# EXERCISE DETAILS:
Return each line of the material below that contains the word "voltage", copied in full.

Start of DATA RECORDS

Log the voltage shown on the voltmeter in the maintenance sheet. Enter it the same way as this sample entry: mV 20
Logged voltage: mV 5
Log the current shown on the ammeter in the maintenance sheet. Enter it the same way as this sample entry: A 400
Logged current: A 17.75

End of DATA RECORDS
Start of DATA RECORDS

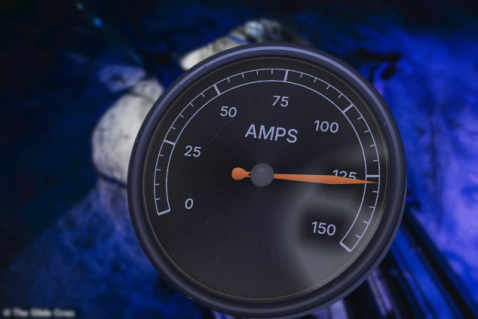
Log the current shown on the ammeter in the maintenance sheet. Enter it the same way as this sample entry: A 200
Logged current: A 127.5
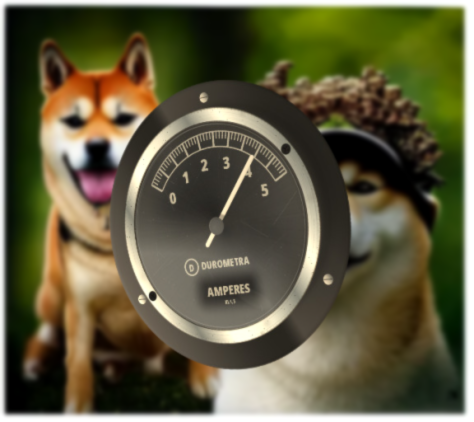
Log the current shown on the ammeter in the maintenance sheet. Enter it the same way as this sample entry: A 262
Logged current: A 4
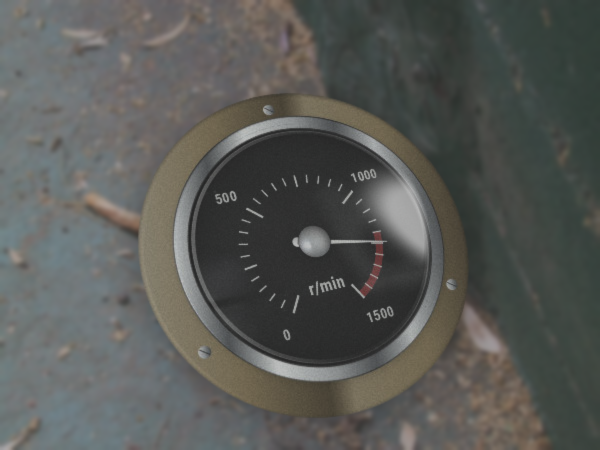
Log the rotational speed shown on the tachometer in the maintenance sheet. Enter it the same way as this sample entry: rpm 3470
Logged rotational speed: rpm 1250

End of DATA RECORDS
Start of DATA RECORDS

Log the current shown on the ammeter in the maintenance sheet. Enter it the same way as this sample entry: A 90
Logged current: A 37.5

End of DATA RECORDS

# ANSWER SPACE:
Log the voltage shown on the voltmeter in the maintenance sheet. Enter it the same way as this sample entry: mV 20
Logged voltage: mV 5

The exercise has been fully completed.